David Wolfe and Larry Smart are among the recipients of $1.2 million from Atkinson Center for a Sustainable Future (ACSF)’s Academic Venture Fund. The program funded 11 new projects selected from 37 proposals.

David Wolfe
David Wolfe

“We make seed grants to multidisciplinary teams with exciting ideas that address sustainability problems and opportunities. The process is very competitive and usually brings together faculty who have not previously worked together,” says Frank DiSalvo, Atkinson Center director and the John A. Newman Professor of Physical Science.

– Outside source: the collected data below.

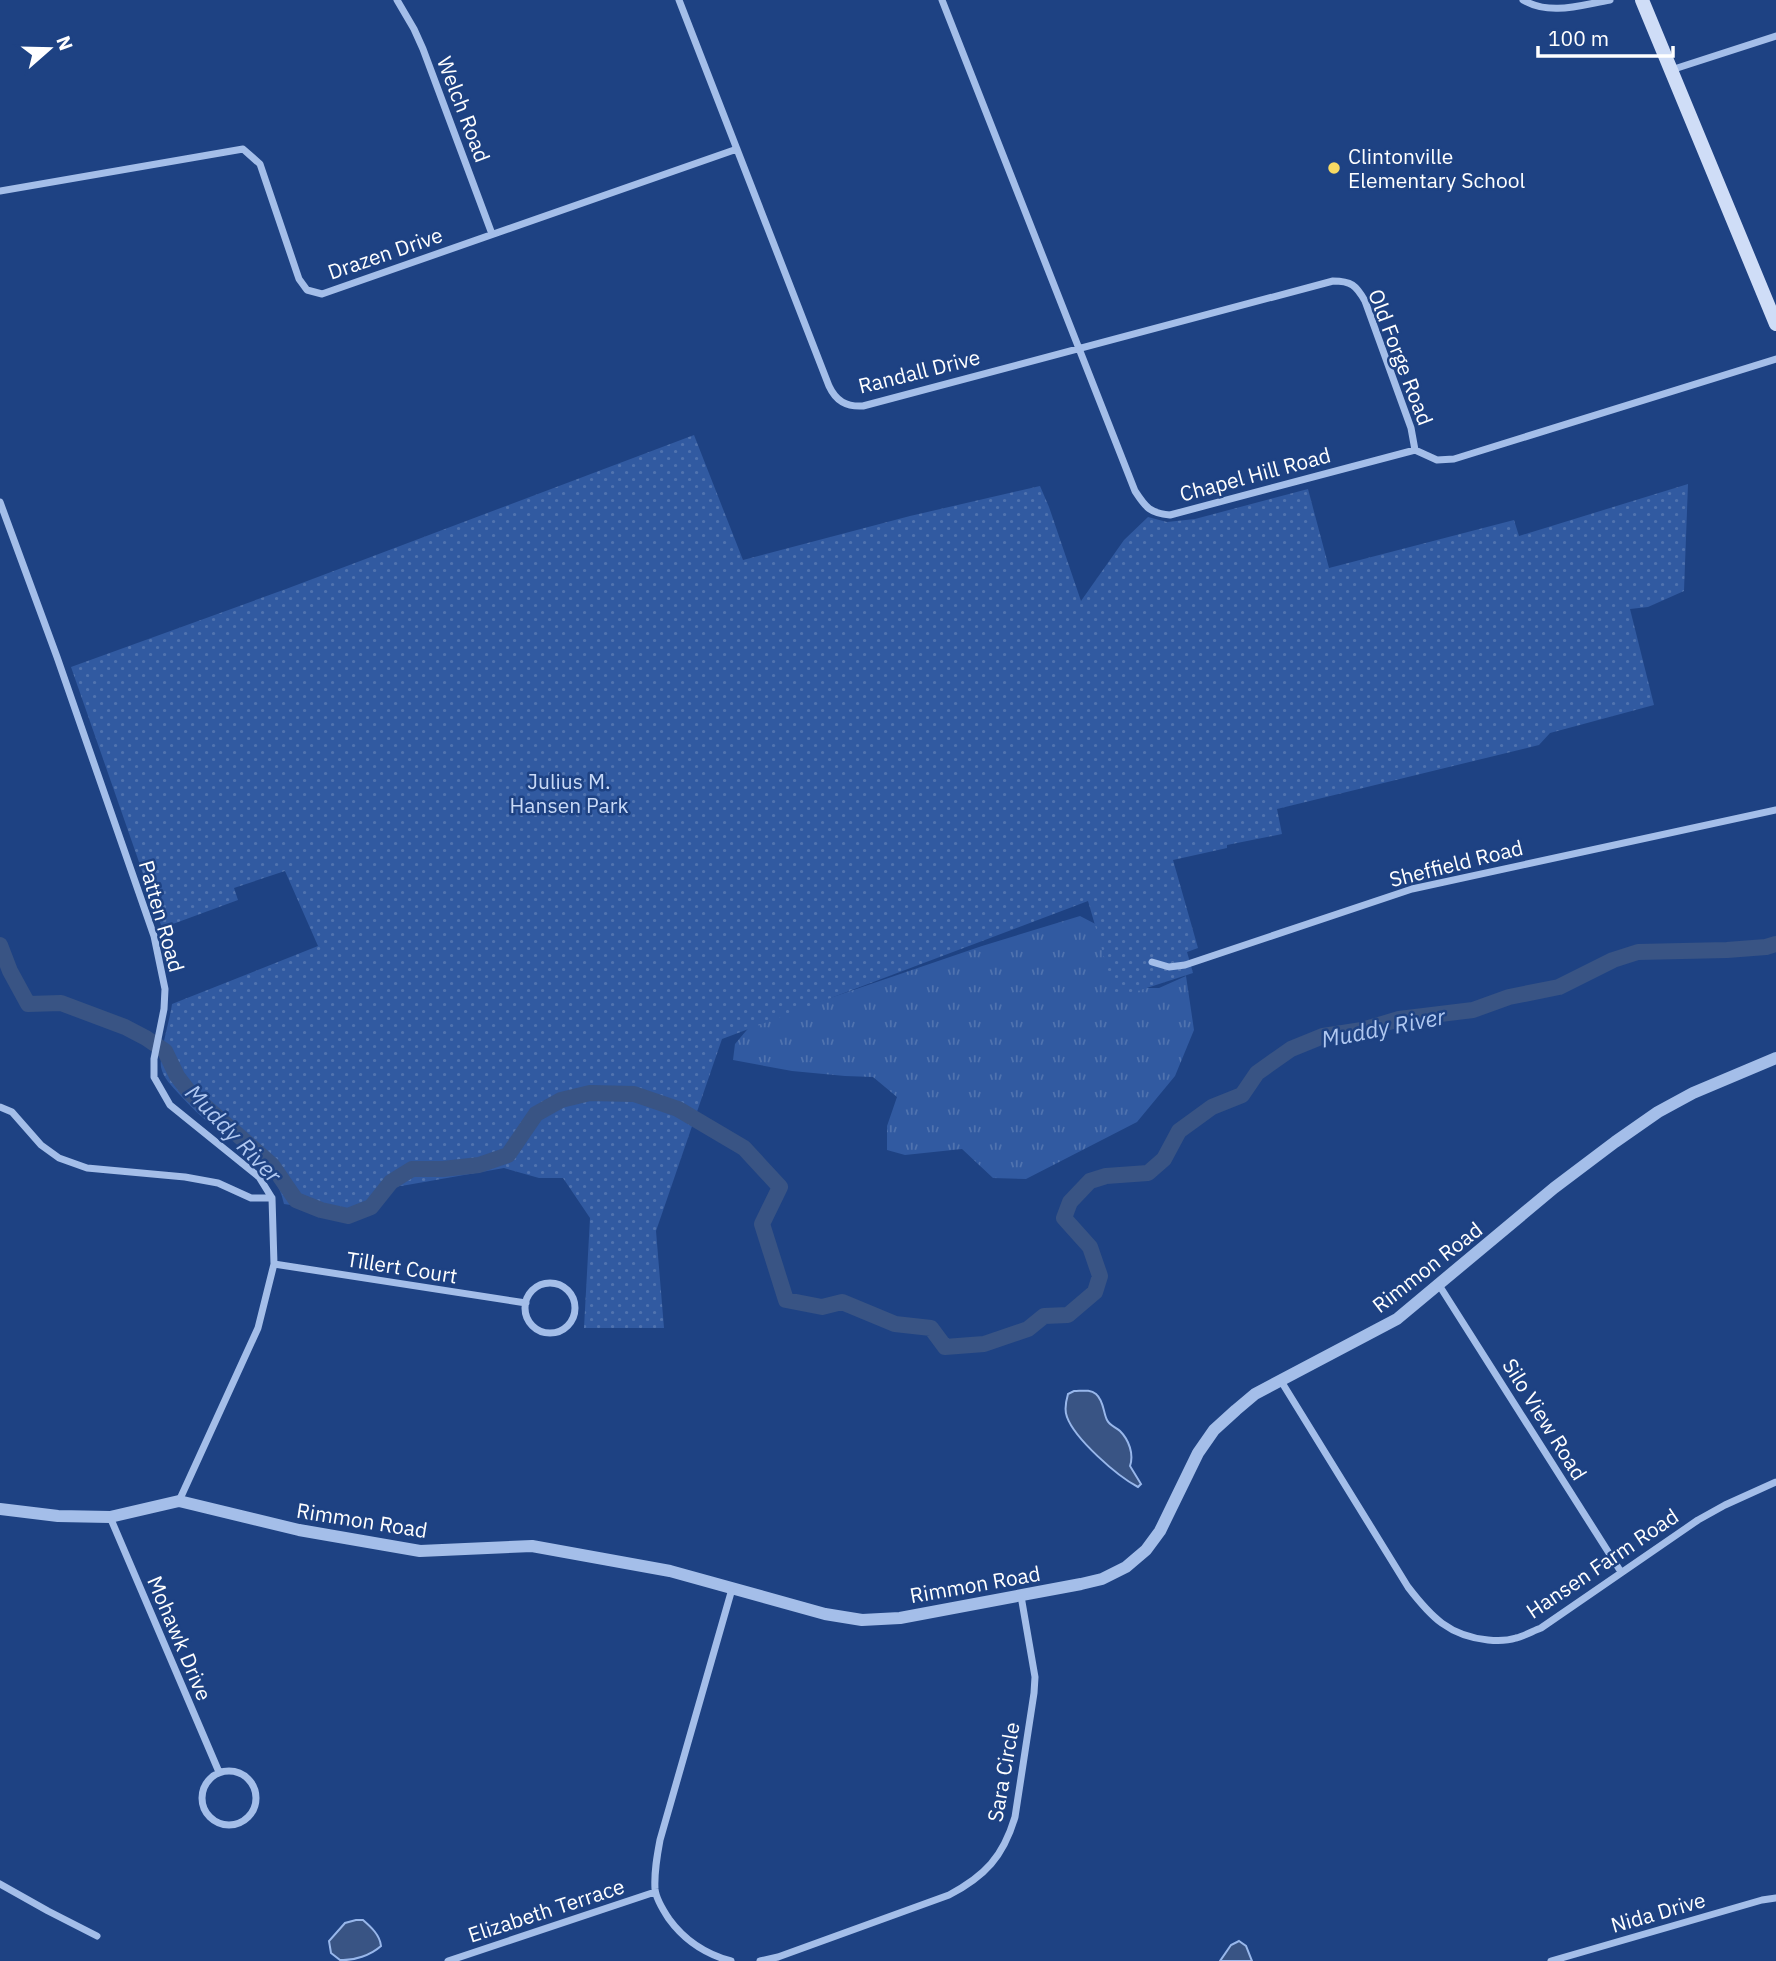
<svg xmlns="http://www.w3.org/2000/svg" width="1776" height="1961" font-family="'IBM Plex Sans',sans-serif">
	<defs>
		<pattern id="grass-tufts" width="24" height="20" patternUnits="userSpaceOnUse" patternTransform="scale(1.75)"><rect width="24" height="20" fill="#315aa1"/><path d="M3 7l-1-3M5 7V3M7 7l1-3M15 17l-1-3M17 17v-4M19 17l1-3" fill="none" stroke="#5073af"/></pattern>
		<pattern id="park-dots" width="8" height="8" patternUnits="userSpaceOnUse" patternTransform="scale(1.75)"><rect width="8" height="8" fill="#315aa1"/><path d="M2 2h.1M6 6h.1" fill="none" stroke="#5073af" stroke-width="1.8" stroke-linecap="round"/></pattern>
	</defs>
	<rect width="100%" height="100%" fill="#1e4283"/>
	<path fill="url(#grass-tufts)" d="M1080 916 1107 930 1139 988H1159L1186 976 1194 1030 1175 1076 1137 1122 1026 1179 993 1178 962 1149 905 1155 887 1150V1126L897 1097 873 1077 845 1076 792 1071 733 1060 735 1044 751 1025 982 946Z"/>
	<path fill="url(#park-dots)" d="M694 435 743 560 910 516 1040 486 1049 507 1081 601 1124 540 1148 517 1167 522 1195 519 1308 489 1329 568 1514 520 1519 536 1688 484 1684 591 1648 607 1630 609 1654 705 1550 733 1539 745 1277 809 1282 834 1227 845V848L1173 860 1198 948 1187 952 1193 973 1116 998 1088 901 722 1039 656 1231 664 1328H584L590 1218 563 1178H539L504 1168 407 1185 387 1188 358 1215 284 1204C276 1166 243 1148 214 1127 201 1117 190 1106 179 1094 172 1086 163 1078 161 1067 159 1054 170 1020 172 1004L318 946 285 871 234 888 238 900 162 928 71 667 286 589Z"/>
	<path fill="#395484" stroke="#98b7eb" stroke-width="2" d="M1074 1391C1082 1391 1090 1389 1096 1394 1104 1401 1103 1412 1107 1420 1110 1426 1116 1427 1120 1431 1129 1440 1134 1454 1130 1466L1141 1484 1138 1487C1117 1476 1075 1439 1067 1417 1064 1410 1066 1401 1068 1394Z
		M356 1920H363C371 1927 380 1935 381 1946 371 1955 354 1961 340 1960L331 1953 329 1941 345 1923Z
		M1239 1941 1246 1946 1252 1961H1220L1231 1945Z"/>
	<g fill="none" stroke-linecap="round" stroke-linejoin="round">
		<path stroke="#395484" stroke-width="16" d="M0 945 10 971 28 1004 61 1003 125 1027 146 1038 165 1051 177 1076 190 1093 272 1165 296 1200 321 1210 348 1216 371 1207 391 1182 412 1169H443L479 1165 508 1155 536 1114 561 1100 590 1093 634 1094 678 1109 744 1148 780 1187 762 1224 786 1300 822 1307 842 1302 895 1324 931 1328 945 1347 984 1344 1028 1329 1044 1316 1068 1315 1095 1292 1100 1276 1090 1247 1064 1218 1070 1202 1090 1181 1106 1176 1148 1173 1164 1159 1179 1131 1212 1107 1242 1095 1257 1073 1291 1049 1323 1036 1362 1030 1399 1019 1473 1010 1509 997 1559 987 1613 960 1638 952 1727 950 1766 947 1776 944"/>
		<path stroke="#a4bee9" stroke-width="7" d="M397 0 414 29 423 49 492 234
			M679 0 829 386C836 401 846 407 863 406L1333 281C1351 281 1356 285 1365 301L1411 428 1415 450
			M942 0 1135 491C1146 508 1150 513 1170 515L1415 450 1437 460 1454 459 1776 359
			M1523 0C1550 16 1581 5 1610 0
			M1671 70 1776 36
			M0 191 243 149 260 164 299 279 307 290 322 294 737 149
			M0 502 57 657 154 936 165 989 164 1009 154 1059V1077L170 1105 259 1177 272 1198 274 1264 258 1328 179 1501
			M1152 962 1169 967 1185 965 1412 889 1776 810
			M0 1107 12 1112 41 1145 59 1158 87 1168 185 1177 218 1183 251 1198H272
			M274 1264 526 1303
			M525 1308a25 25 0 1 1 50 0a25 25 0 1 1-50 0Z
			M1439 1285 1621 1572
			M1281 1381 1408 1587C1431 1617 1449 1636 1488 1640 1497 1641 1507 1641 1516 1638 1524 1636 1533 1631 1541 1628L1698 1520 1725 1505 1776 1482
			M110 1517 219 1772
			M202 1798a27 27 0 1 1 54 0a27 27 0 1 1-54 0Z
			M0 1884 48 1911 97 1936
			M448 1961 655 1892
			M731 1961C705 1954 685 1941 669 1919 663 1910 656 1899 655 1889 654 1872 657 1856 660 1840L732 1589
			M760 1961 778 1957 949 1895C985 1876 1003 1857 1015 1817L1034 1693 1035 1677 1021 1596
			M1551 1961 1762 1900 1776 1898"/>
		<path stroke="#a4bee9" stroke-width="12" d="M0 1509 58 1516 110 1517 179 1501 299 1530 420 1551 532 1546 670 1571 825 1614 862 1620 900 1618 1081 1584 1102 1579 1126 1567 1146 1550 1160 1531 1198 1453 1214 1430 1236 1410 1255 1394 1397 1319 1554 1188 1615 1142 1658 1112 1693 1093 1776 1058"/>
		<path stroke="#cfddf7" stroke-width="14" d="M1642 0 1776 324"/>
	</g>
	<circle fill="#f8da63" stroke="#1e4283" stroke-width="2.5" cx="1334" cy="168" r="7"/>
	<g text-anchor="middle" dominant-baseline="central" stroke-width="5" stroke-linejoin="round" paint-order="stroke">
		<g font-size="21" fill="#fff" stroke="#1e4283">
			<text transform="translate(464 109) rotate(69)">Welch Road</text>
			<text transform="translate(385 253) rotate(-19)">Drazen Drive</text>
			<text transform="translate(1401 357) rotate(69)">Old Forge Road</text>
			<text transform="translate(919 371) rotate(-14)">Randall Drive</text>
			<text transform="translate(1255 474) rotate(-15)">Chapel Hill Road</text>
			<text transform="translate(1456 863) rotate(-14)">Sheffield Road</text>
			<text transform="translate(162 916) rotate(74)">Patten Road</text>
			<text transform="translate(402 1267) rotate(9)">Tillert Court</text>
			<text transform="translate(1427 1267) rotate(-38)">Rimmon Road</text>
			<text transform="translate(1545 1419) rotate(58)">Silo View Road</text>
			<text transform="translate(362 1520) rotate(9)">Rimmon Road</text>
			<text transform="translate(1602 1563) rotate(-34)">Hansen Farm Road</text>
			<text transform="translate(975 1584) rotate(-10)">Rimmon Road</text>
			<text transform="translate(180 1638) rotate(67)">Mohawk Drive</text>
			<text transform="translate(1003 1772) rotate(-80)">Sara Circle</text>
			<text transform="translate(546 1910) rotate(-18)">Elizabeth Terrace</text>
			<text transform="translate(1658 1912) rotate(-16)">Nida Drive</text>
		</g>
		<g font-size="21" fill="#fff" stroke="#1e4283" text-anchor="start">
			<text x="1348" y="156">Clintonville<tspan x="1348" dy="24">Elementary School</tspan></text>
		</g>
		<g font-size="21" fill="#c9daf7" stroke="#1e4283">
			<text x="569" y="781">Julius M.<tspan x="569" dy="24">Hansen Park</tspan></text>
		</g>
		<g font-size="23" font-style="italic" fill="#b0c8f1" stroke="#1e4283">
			<text transform="translate(1383 1027) rotate(-11)">Muddy River</text>
			<text transform="translate(234 1133) rotate(46)">Muddy River</text>
		</g>
	</g>
	<g transform="translate(49 49) rotate(70)" stroke="#1e4283" stroke-width="5" paint-order="stroke">
	<path d="M0-5L12 26L0 18L-12 26Z" fill="#ffffff"/>
	<text y="-10" font-size="19" font-weight="bold" text-anchor="middle" fill="#ffffff">N</text>
	</g>
	<path d="M1538 46v10h135v-10" fill="none" stroke="#ffffff" stroke-width="3.5"/>
	<text x="1548" y="46" font-size="21" fill="#ffffff" stroke="#1e4283" stroke-width="5" paint-order="stroke">100 m</text>
</svg>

Wolfe is part of the Ecological Calendars for Climate Change project. A time-tested tool for climate adaptation—ecological calendars—helped generations of indigenous and rural societies anticipate seasonal patterns for farming, herding, hunting, and fishing. These calendars rely on natural cues, such as the arrival of birds and nascence of flowers. This transdisciplinary team will use ecological calendars to guide communities as they adapt to climate change. Working in partnership with Great Plains Native Americans and rural communities near Oneida Lake, the researchers will identify key climate vulnerabilities, document existing ecological calendars, and revitalize or develop new calendars for local use by combining folk knowledge with cutting-edge climate forecasting. Other investigators in the project are Karim-Aly Kassam, Natural Resources/American Indian Program; Christopher Dunn, Cornell Plantations; Art DeGaetano, Earth and Atmospheric Sciences; Amanda Rodewald, Lab of Ornithology.

Larry Smart
Larry Smart

Smart is part of the Cornell Climate Plan Reflections project. Cornell has embraced a carbon-neutral campus by 2035. Establishing forests on campus lands and transitioning to biofuels are options for reducing carbon emissions, but the carbon calculation is not straightforward. Forests and biofuel crops could reduce the land’s surface reflectivity, or “albedo”—an important but complex climate feature—and the warming effect may counterbalance the biofuels’ benefits. The researchers will develop an accounting tool to assess the net climate benefits of land management plans with more accurate climate projections. By revealing the trade-offs in land-use decisions, this much-needed tool has the potential for broad application beyond Cornell. Other investigators in the project are Timothy Fahey, Natural Resources; Natalie Mahowald, Earth and Atmospheric Sciences; Christine Goodale, Ecology and Evolutionary Biology;  and Peter Hess, Biological and Environmental Engineering.